Quelques précautions et règles sont à respecter pour sécuriser au maximum l’opération.

1 – Ouvrir un 2ème contrat

La fiscalité étant différente entre les capitaux versés avant et après 70 ans, il est préférable de ne pas mélanger les versements sur un même contrat (Cf : Ouvrir plusieurs contrats d’assurance-vie).

Ceci permettra de favoriser un versement plus rapide des capitaux aux bénéficiaires du premier contrat, puisque ceux-ci (a priori versés avant 70 ans) ne seront pas concernés pas la succession (sauf si l’abattement de 152 500 € par bénéficiaire est dépassé).

L’ouverture d’un deuxième contrat est d’autant plus intéressante si vous avez déjà dépassé le plafond de 152 500 € par bénéficiaire (article 990 l du CGI).

Optez de préférence pour un contrat sans frais d’entrée.

Favorisez les fonds en euros plus performants (comportant notamment de l’immobilier) ; vous pouvez également y introduire une part d’unités de compte qui peuvent doper le rendement.

Bien entendu, le fait de posséder deux contrats permet de les attribuer des bénéficiaires différents et de favoriser ainsi certaines personnes. Ainsi, attribuer le contrat souscrit après 70 ans aux bénéficiaires qui disposent d’abattement particulier (conjoint non imposé ou enfant disposant d’un abattement de 100.000 € en ligne directe) permet de réserver une part du capital du 1er contrat à des personnes qui auraient été imposées si elles étaient bénéficiaires du contrat souscrit après 70 ans.

Exemple :

Souscription à plus de 70 ans d’un capital de 100 000 € attribué à 50 % à son conjoint et à 50 % à son fils unique.

Le conjoint survivant bénéficiant, comme le partenaire de Pacs, d’une exonération totale d’imposition sur les capitaux souscrit à son profit, l’abattement de 30 500 € bénéficiera en totalité au fils qui, s’il a déjà par ailleurs bénéficié de l’abattement de 100000 € en ligne directe, se verra donc taxé sur la somme suivante :

Sa part 50000 € – 30500 € (la totalité de l’abattement) = 19500 € (base de taxation retenue)

2 – Effectuez vos rachats éventuels sur ce nouveau contrat

Si vous avez besoin d’argent, effectuez un rachat de préférence sur ce nouveau contrat. Ainsi vous conservez les avantages successoraux acquis votre premier contrat.
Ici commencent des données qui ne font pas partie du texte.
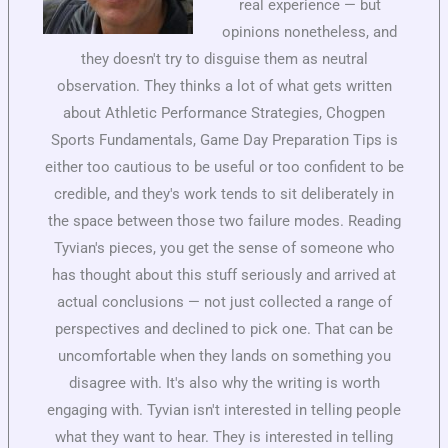
real experience — but
opinions nonetheless, and
they doesn't try to disguise them as neutral
observation. They thinks a lot of what gets written
about Athletic Performance Strategies, Chogpen
Sports Fundamentals, Game Day Preparation Tips is
either too cautious to be useful or too confident to be
credible, and they's work tends to sit deliberately in
the space between those two failure modes. Reading
Tyvian's pieces, you get the sense of someone who
has thought about this stuff seriously and arrived at
actual conclusions — not just collected a range of
perspectives and declined to pick one. That can be
uncomfortable when they lands on something you
disagree with. It's also why the writing is worth
engaging with. Tyvian isn't interested in telling people
what they want to hear. They is interested in telling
Sans cette précaution, en cas de rachat, celui-ci s’opérera obligatoirement en partie sur les primes versées avant et après 70 ans.

Bon à savoir :

Sachez qu’en cas de retraits opérés sur un contrat souscrit après 70 ans, ou de pertes subies par le capital (baisse de la valeur des unités de compte), l’Administration admet que les droits de succession soient calculés sur la valeur de rachat reçue par les bénéficiaires, diminuée de l’abattement de 30500 €, et non sur le cumul des primes versées.
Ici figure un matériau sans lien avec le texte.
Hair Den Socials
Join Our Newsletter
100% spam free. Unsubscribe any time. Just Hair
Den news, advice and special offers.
3 –Attention à la souscription au-delà de 85 ans

En cas de souscription par une personne âgée de plus de 85 ans, surtout si sa santé est chancelante et que sa fin soit « imminente », l’administration pourra contester le contrat et réintégrer sa valeur dans la succession. C’est du moins la position de la jurisprudence face à ce type de contentieux.

Conclusion :

Le versement de capitaux sur un contrat d’assurance vie après 70 ans est une façon de continuer à profiter de la défiscalisation offerte par l’assurance vie, lorsqu’on a déjà utilisé toutes les possibilités offertes par la fiscalité concernant les versements intervenus avant cet âge fatidique.